Consignes:
Reprenez le texte sur les rapports entre l'institution militaire et le politique juste après sa dernière phrase et poursuivez sa rédaction.

Texte présenté:
┏━━

1.2.1. Les rapports entre l’institution militaire et le politique

Organisant la violence collective, l’Etat propose un nouveau contrat social qui implique l’affirmation de la caste militaire comme institution. Avec le temps et avec la définition plus claire de celle-ci, une certaine opposition va s’installer entre le monde civil et le monde militaire. Le rôle et le statut de l’institution militaire dans la société évolueront avec le temps et en fonction des traditions historiques nationales.

L’organisation de la violence collective passe par une phase d’institutionnalisation qui implique d’un côté l’invention des interdits juridiques concernant l’utilisation de la violence et l’intégration de cette utilisation légitime de la violence dans les stratégies de puissance des Etats et de l’autre côté la création de l’institution militaire.

Pendant une longue période du Moyen Âge, les seigneurs locaux ont le droit de faire la guerre et d’avoir leur propre armée. Leur puissance s’appuie sur les chevaliers. L’obtention du statut de chevalier nécessite une longue période de formation qui commence à l’âge de huit ans et comporte non seulement des techniques de combat – monter le cheval, se servir des armes et se battre – mais également la danse, le chant, la lecture et l’écriture. Etre chevalier implique la prouesse (capacité de montrer sa force physique, d’accomplir un exploit militaire), la loyauté (le groupe est souvent scindé par des échanges de service, des obligations, il ne faut pas trahir les autres) et la largesse (par mépris des richesses, on refuse d’en accumuler et, au contraire, on se doit se les dissiper pour le plaisir et par la fête). Des personnages devenus presque mythiques tels Lancelot et Arthur expriment bien ce qu’était l’idéal chevaleresque.

Une autre cérémonie importante dans la vie du chevalier est celle de l’hommage et de la foi, cérémonie qui fait en sorte que le chevalier devient le vassal du seigneur qui, lui devient le suzerain de son vassal. Elle inscrit donc le chevalier dans une relation de dépendance avec un autre chevalier ayant plus de puissance. Dans le monde militaire une des caractéristiques les plus prégnantes est celle de la hiérarchie. Mais la cérémonie marque également un lien à vie entre le seigneur et le chevalier.

┗━━

Extrait des données:
┏━━

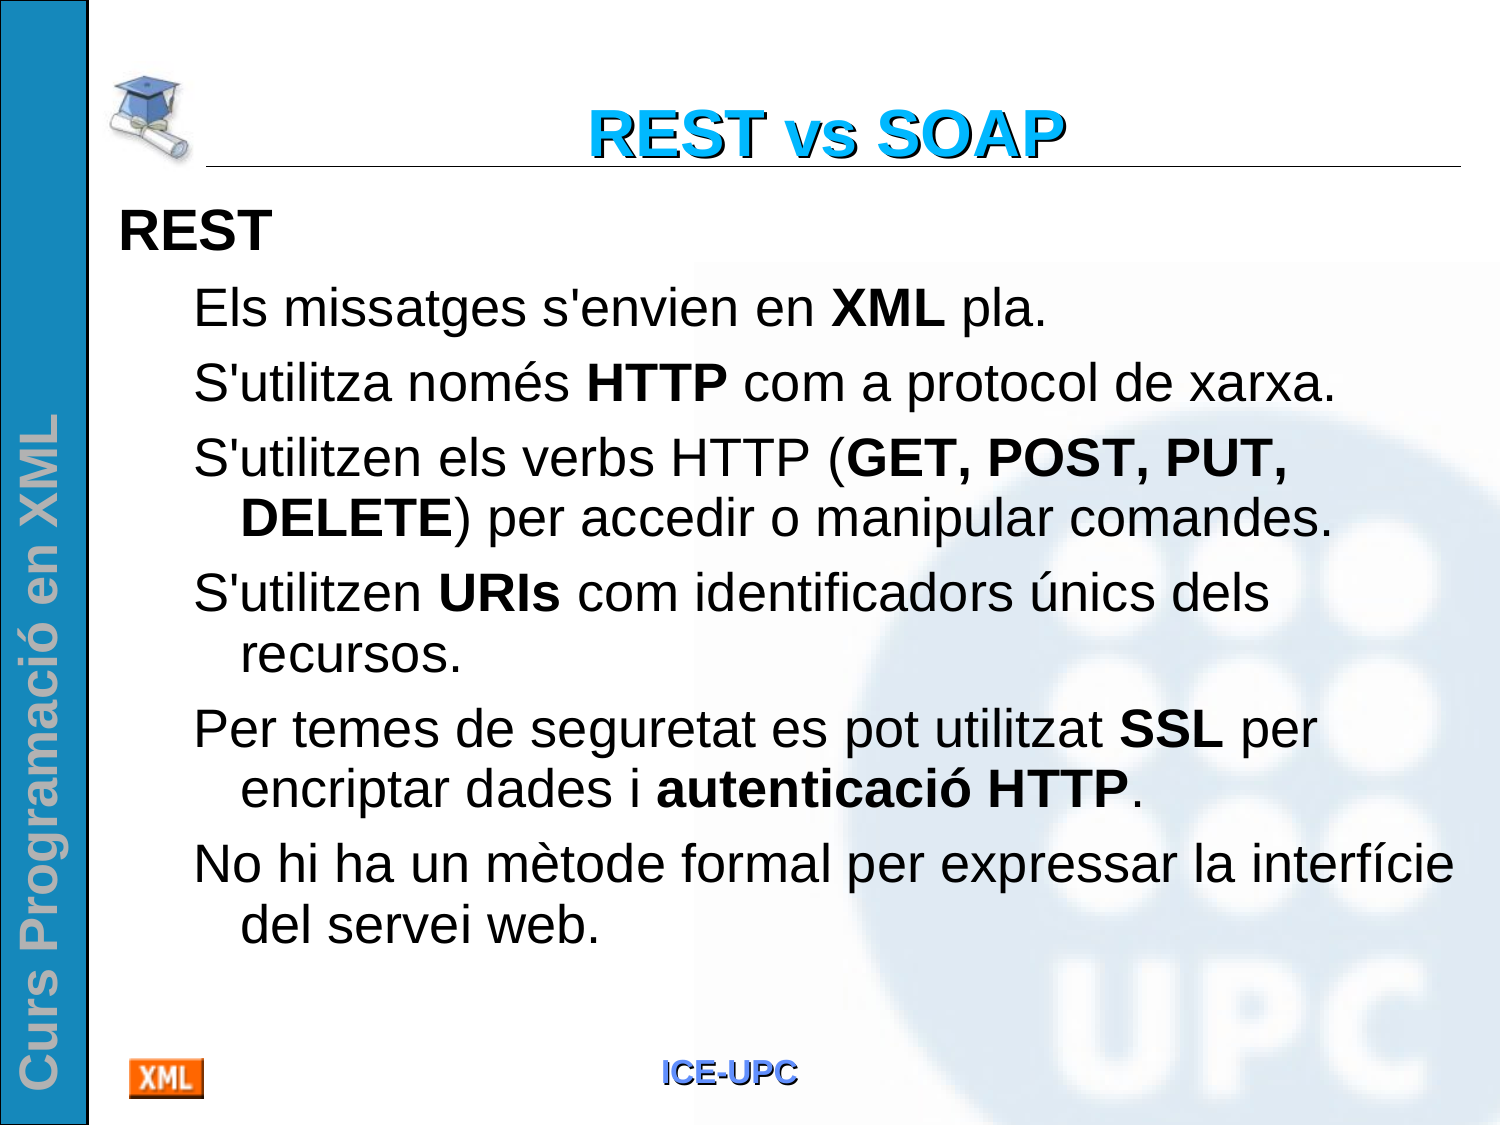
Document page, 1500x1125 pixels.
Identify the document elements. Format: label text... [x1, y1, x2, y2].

┗━━

Résultat:
L’ambiguïté des relations de puissance sont ainsi bien illustrés par cet double aspect de subordination et égalité symbolique. Le lien vassalique est constitué d’obligations réciproques. En effet, le seigneur établit son vassal sur une terre qu’il lui concède et lui donne protection judiciaire. En revanche, à part ses fonctions militaires, le vassal doit remplir certaines obligations de représentation. Ce qui distingue le chevalier de l’homme du peuple, c’est que ce dernier ne travaille pas. Il occupe ses loisirs à des exercices qui le préparent et l’entraînent à ses fonctions militaires : chasse et tournoi 44 .

Au 12e siècle on assiste à une importante décision de centralisation du pouvoir militaire. Depuis 1191, sous Philippe Auguste, le connétable est, après le roi, le chef suprême des Armées. La marque de la puissance du connétable était l’épée nue qu’il recevait des mains du roi, et qu’il portait devant le prince au sacre et dans toutes les cérémonies de la royauté. Lorsque le roi siégeait aux Etats-Généraux ou dans les Lits de justice, le connétable était assis à sa droite, toujours l’épée nue à la main. Sa personne était inviolable, et l’attentat contre sa personne était puni comme un crime de lèse-majesté 45 .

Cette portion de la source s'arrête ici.